The carpet I created is now available at their design shop and online through their website, www.neuegalerie.org. This was a wonderful project—I traveled to Vienna to visit the Wiener Werkstatte archive for my research. I have a partnership with Flor to design a commercial carpet for BAM (the Brooklyn Academy of Music) in anticipation of the 10th anniversary of BAM Rose Cinemas—another of my favorite cultural institutions. The design had to be durable, yet also resonate with BAM's progressive and avant-garde ethos. The floor tiles I designed specifically for the space translated beautifully and really transformed this old, historic building. Flor will be producing this carpet and it will be available on their website sometime this spring.
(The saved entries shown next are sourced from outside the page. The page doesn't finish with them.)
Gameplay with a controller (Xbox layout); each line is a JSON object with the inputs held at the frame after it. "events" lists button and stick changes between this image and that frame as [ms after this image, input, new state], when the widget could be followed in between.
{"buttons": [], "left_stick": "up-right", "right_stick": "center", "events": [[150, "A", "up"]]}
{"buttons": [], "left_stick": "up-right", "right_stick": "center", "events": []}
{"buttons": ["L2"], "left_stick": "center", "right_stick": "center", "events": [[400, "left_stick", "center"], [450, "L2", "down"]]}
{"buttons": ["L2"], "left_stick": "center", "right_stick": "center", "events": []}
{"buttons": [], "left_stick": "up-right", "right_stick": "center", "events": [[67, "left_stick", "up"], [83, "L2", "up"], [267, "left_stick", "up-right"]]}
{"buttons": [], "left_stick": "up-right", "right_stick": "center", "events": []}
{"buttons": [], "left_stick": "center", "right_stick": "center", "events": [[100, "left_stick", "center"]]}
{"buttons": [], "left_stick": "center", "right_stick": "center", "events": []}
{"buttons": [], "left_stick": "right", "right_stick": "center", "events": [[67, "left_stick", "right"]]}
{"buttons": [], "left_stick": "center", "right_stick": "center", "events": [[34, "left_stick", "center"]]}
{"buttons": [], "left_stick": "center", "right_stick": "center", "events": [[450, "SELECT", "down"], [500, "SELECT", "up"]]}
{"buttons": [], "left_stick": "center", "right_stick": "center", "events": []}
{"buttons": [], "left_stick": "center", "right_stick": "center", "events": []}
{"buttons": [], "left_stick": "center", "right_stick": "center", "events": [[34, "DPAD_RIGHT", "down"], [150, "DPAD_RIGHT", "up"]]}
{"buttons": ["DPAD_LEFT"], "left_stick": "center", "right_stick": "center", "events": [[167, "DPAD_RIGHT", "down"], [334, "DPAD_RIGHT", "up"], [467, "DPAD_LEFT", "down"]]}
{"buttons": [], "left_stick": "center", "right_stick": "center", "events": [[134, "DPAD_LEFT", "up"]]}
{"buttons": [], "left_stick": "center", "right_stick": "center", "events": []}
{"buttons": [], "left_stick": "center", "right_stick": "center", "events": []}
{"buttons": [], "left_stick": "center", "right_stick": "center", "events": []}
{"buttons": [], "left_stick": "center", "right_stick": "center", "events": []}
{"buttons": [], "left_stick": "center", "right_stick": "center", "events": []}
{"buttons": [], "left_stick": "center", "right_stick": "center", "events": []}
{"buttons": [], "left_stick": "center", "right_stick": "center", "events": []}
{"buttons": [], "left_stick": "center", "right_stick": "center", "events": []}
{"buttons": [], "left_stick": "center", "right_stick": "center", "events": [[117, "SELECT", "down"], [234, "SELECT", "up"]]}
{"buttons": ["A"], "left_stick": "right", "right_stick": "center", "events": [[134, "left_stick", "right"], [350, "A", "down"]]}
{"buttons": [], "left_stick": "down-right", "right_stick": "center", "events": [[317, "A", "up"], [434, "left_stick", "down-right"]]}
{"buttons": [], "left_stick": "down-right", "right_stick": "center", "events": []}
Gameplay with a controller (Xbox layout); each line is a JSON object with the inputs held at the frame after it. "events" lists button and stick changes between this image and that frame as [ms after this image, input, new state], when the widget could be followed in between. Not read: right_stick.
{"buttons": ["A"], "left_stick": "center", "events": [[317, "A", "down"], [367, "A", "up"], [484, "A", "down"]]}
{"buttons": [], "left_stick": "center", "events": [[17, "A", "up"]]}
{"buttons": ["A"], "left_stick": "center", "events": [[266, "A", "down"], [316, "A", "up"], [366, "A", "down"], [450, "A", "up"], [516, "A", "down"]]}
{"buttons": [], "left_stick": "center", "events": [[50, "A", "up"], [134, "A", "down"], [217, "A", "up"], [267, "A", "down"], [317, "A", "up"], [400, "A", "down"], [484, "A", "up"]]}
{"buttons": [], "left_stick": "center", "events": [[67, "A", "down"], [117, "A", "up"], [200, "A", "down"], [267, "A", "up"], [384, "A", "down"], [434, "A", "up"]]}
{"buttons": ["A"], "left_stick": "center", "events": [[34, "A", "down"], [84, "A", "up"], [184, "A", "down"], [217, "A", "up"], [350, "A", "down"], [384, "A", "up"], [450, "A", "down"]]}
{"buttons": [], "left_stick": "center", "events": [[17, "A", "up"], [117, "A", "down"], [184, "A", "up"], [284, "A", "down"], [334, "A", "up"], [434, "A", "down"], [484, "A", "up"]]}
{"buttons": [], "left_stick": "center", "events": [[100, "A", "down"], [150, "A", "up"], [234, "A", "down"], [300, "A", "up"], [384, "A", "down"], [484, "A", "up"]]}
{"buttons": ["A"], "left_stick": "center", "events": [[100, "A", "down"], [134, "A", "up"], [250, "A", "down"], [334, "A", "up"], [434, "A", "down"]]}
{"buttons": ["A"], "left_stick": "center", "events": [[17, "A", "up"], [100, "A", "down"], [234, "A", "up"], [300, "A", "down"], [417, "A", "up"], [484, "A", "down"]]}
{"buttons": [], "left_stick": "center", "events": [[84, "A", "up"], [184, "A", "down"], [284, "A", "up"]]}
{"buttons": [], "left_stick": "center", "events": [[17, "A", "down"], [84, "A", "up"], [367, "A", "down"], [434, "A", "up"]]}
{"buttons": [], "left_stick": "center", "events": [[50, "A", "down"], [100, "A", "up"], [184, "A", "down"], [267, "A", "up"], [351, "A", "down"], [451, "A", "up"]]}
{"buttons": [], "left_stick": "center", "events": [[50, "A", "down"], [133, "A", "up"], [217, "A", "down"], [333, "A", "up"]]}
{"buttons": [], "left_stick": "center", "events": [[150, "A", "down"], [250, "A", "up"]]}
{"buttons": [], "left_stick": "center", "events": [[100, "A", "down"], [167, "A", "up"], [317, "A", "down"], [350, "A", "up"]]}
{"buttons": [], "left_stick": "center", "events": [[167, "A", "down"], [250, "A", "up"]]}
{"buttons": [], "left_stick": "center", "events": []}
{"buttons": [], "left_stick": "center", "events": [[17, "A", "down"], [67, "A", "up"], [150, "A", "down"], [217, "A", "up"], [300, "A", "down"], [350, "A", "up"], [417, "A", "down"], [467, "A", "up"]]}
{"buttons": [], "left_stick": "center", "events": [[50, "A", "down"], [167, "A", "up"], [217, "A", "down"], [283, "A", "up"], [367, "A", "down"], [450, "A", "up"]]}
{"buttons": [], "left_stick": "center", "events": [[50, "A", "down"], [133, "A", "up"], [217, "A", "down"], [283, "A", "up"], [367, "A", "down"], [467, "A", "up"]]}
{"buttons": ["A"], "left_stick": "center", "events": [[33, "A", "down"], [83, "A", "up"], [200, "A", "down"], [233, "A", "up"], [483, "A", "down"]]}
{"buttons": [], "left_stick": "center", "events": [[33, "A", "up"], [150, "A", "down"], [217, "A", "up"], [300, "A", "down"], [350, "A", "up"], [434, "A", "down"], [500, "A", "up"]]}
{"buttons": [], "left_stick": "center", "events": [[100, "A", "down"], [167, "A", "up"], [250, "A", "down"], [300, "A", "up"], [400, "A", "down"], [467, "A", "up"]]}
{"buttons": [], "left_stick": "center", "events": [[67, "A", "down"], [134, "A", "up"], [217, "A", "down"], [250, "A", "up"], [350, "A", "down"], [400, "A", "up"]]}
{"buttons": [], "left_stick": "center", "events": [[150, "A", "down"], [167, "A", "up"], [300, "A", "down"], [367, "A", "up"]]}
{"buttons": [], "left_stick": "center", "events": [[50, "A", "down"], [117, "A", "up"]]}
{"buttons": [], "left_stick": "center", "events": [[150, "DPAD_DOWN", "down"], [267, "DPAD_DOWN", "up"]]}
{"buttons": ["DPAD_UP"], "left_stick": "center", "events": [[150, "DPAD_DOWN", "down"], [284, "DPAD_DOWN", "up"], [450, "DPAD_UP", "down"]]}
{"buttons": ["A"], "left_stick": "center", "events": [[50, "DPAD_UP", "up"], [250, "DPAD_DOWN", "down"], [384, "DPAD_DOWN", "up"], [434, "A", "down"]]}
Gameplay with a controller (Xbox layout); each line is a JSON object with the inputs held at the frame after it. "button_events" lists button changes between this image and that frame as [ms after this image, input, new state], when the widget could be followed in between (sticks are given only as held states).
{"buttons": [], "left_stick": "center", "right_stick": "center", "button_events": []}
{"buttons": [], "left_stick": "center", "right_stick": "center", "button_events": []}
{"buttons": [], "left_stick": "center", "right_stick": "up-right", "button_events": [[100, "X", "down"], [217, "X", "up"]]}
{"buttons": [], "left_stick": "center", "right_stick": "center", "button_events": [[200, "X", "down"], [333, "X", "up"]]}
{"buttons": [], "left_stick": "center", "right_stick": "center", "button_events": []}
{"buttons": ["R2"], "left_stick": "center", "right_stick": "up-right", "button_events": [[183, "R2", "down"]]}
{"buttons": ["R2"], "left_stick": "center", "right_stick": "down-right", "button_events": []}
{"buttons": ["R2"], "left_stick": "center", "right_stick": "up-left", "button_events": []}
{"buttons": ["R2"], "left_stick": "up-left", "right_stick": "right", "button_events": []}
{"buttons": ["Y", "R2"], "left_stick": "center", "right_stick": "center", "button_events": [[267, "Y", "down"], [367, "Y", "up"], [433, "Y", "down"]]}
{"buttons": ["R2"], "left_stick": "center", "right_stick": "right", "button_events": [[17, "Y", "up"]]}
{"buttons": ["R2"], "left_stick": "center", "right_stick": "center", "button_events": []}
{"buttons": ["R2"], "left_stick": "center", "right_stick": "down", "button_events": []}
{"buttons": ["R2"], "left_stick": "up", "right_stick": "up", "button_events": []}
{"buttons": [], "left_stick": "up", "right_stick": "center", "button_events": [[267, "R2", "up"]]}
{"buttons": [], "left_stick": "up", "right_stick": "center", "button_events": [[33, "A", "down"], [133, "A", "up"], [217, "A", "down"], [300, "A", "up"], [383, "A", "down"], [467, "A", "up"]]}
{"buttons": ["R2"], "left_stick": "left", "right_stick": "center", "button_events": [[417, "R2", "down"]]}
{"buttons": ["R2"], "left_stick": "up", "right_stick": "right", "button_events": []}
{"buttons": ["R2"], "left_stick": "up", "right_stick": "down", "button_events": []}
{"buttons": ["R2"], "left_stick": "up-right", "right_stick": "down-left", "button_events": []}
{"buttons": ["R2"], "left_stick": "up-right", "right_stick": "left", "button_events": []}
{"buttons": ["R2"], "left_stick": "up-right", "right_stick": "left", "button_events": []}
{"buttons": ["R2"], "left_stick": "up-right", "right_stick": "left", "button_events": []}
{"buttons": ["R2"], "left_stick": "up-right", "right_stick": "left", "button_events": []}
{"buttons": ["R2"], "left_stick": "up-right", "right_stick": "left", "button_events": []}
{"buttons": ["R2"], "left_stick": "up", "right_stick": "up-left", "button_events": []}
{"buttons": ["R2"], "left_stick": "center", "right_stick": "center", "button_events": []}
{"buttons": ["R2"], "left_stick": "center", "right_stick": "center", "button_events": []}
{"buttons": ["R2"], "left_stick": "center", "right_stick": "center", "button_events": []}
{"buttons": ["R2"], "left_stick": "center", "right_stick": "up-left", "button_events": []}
"One of my favorite places in Jaipur is Dera Amer. It is a beautiful spot fifteen minutes outside of the city and they will arrange your transportation. While there you can have a delicious meal al fresco, ride elephants, and even play elephant polo (If I can do that, anyone can). Its quiet and truly elegant and special. The website is http://www.deraamer.com/index.htm." — Madeline Weinrib

DDS: What will you be exploring next?
MW: I’m working on a line of wool flat-weave carpets. I am trying to create a flat-weave that feels as fresh and luxurious as the cotton, but with a warmer, richer color palette. I’ll be introducing the line in early fall of 2010.

DDS: Where are you traveling next?
India is the most exciting and inspiring place and I recommend it to anyone who wishes to feel visually inspired. I feel very secure there. It's a place that's changing quickly so people who have an interest in culture, history and authenticity should plan to go soon. All jewelry lovers should visit Gem Palace in Jaipur.

DDS: Thank you so much! It was a great pleasure and adventure to meet you in sunny and shimmering Jaipur—and then just a week or two later, to walk through SoHo in a magical snowstorm to meet you at your loft. Life is wonderful.

Getting to know Madeline Weinrib
Painter and designer Madeline Weinrib lives and works in New York City. The great-granddaughter of ABC Carpet & Home founder Max Weinrib, she carries on the family tradition with her innovative collection of fine handcrafted carpets and textiles.

Translating her painterly sensibilities into woven form, Madeline launched her first carpet collection in 1984. Lush and opulent pattern, her designs draw on a wealth of sources gleaned from her travels. Her carpets and her lovely textiles reflect her interest in reinterpreting and reframing traditional forms.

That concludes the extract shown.